Back in the 1960’s, there was no interstate connecting Gulf Coast travelers from New Orleans to Mobile. Before the I10, you took Hwy. 90 through Mississippi and knew every landmark and bathroom stop: the Friendship House and its iconic Deer Ranch; Broadwater Beach Marina; the Biloxi Lighthouse; Gus Stevens Restaurant; and the latest beach re-nourishment signs that inevitably followed every hurricane.

I will never forget that first trip in the family’s old Chrysler Brougham down Hwy. 90 after Hurricane Camille, which was considered the epitome of destructive hurricanes. Until Katrina, of course. The ancient, massive oak trees with their sprawling roots that seemed to stretch endlessly all the way to Tennessee were still there, but dozens of shrimp boats and tug boats were haphazardly tossed across the beach highway, onto the shore, like lawn ornaments near historic antebellum homes. Lesser structures didn’t survive the storm surge, leaving foundations, toilets, and bathtubs as painful eyesores. That is, until that building was refurbished or razed and something completely spectacular took its place.

##############################

Exercise set
1. For each statement below, say yes or no to whether it agrees with the Hwy. 90 passage, and quote the words of the passage that decide it. (a) Before the interstate existed, travelers between New Orleans and Mobile drove Hwy. 90 through Mississippi. (b) Hurricane Camille destroyed the old oak trees along the highway. (c) The first trip down Hwy. 90 after Hurricane Camille was made in the family's old Chrysler Brougham.
2. Reproduce the portion of the Hwy. 90 passage starting with "Back in the" and going on through "followed every hurricane.", word for word.

##############################

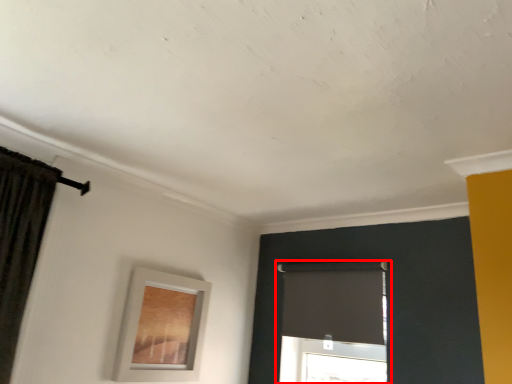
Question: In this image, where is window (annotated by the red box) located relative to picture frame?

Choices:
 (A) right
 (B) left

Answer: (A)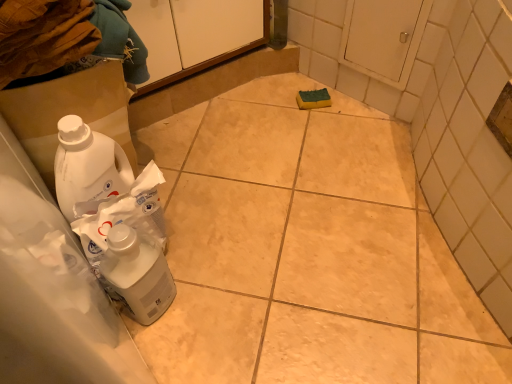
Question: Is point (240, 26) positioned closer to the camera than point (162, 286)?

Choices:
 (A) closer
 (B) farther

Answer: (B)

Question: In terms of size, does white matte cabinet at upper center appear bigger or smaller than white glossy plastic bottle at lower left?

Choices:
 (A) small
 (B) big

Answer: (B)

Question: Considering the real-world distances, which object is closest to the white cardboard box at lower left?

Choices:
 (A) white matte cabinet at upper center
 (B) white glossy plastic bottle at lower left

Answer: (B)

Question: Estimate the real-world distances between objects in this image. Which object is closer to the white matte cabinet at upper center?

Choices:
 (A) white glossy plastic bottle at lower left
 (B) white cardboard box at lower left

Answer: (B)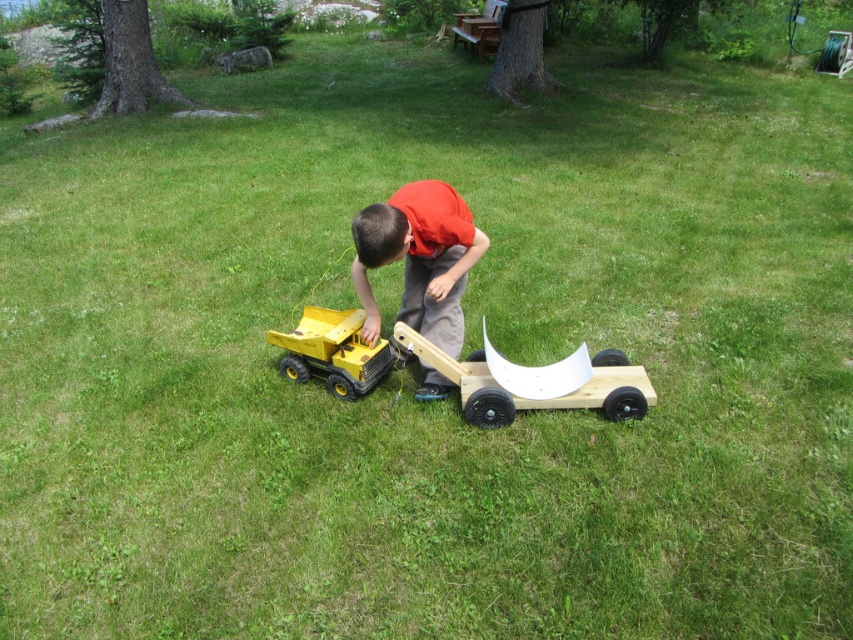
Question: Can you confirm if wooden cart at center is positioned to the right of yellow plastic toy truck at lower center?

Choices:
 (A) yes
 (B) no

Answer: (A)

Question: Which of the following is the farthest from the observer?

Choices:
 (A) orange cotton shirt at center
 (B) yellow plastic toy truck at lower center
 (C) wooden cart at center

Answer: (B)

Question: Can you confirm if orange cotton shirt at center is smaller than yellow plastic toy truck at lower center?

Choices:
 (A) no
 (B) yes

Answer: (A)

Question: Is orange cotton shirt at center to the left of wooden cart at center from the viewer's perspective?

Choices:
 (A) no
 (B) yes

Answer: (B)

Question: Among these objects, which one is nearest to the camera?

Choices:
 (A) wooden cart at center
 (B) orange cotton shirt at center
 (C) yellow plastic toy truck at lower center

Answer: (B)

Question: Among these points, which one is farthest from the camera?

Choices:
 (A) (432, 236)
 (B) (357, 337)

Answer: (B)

##############################

Task-by-task answers
1.
(a) Yes: "Before the I10, you took Hwy. 90 through Mississippi"
(b) No: "The ancient, massive oak trees with their sprawling roots that seemed to stretch endlessly all the way to Tennessee were still there"
(c) Yes: "that first trip in the family’s old Chrysler Brougham down Hwy. 90 after Hurricane Camille"

2.
Back in the 1960’s, there was no interstate connecting Gulf Coast travelers from New Orleans to Mobile. Before the I10, you took Hwy. 90 through Mississippi and knew every landmark and bathroom stop: the Friendship House and its iconic Deer Ranch; Broadwater Beach Marina; the Biloxi Lighthouse; Gus Stevens Restaurant; and the latest beach re-nourishment signs that inevitably followed every hurricane.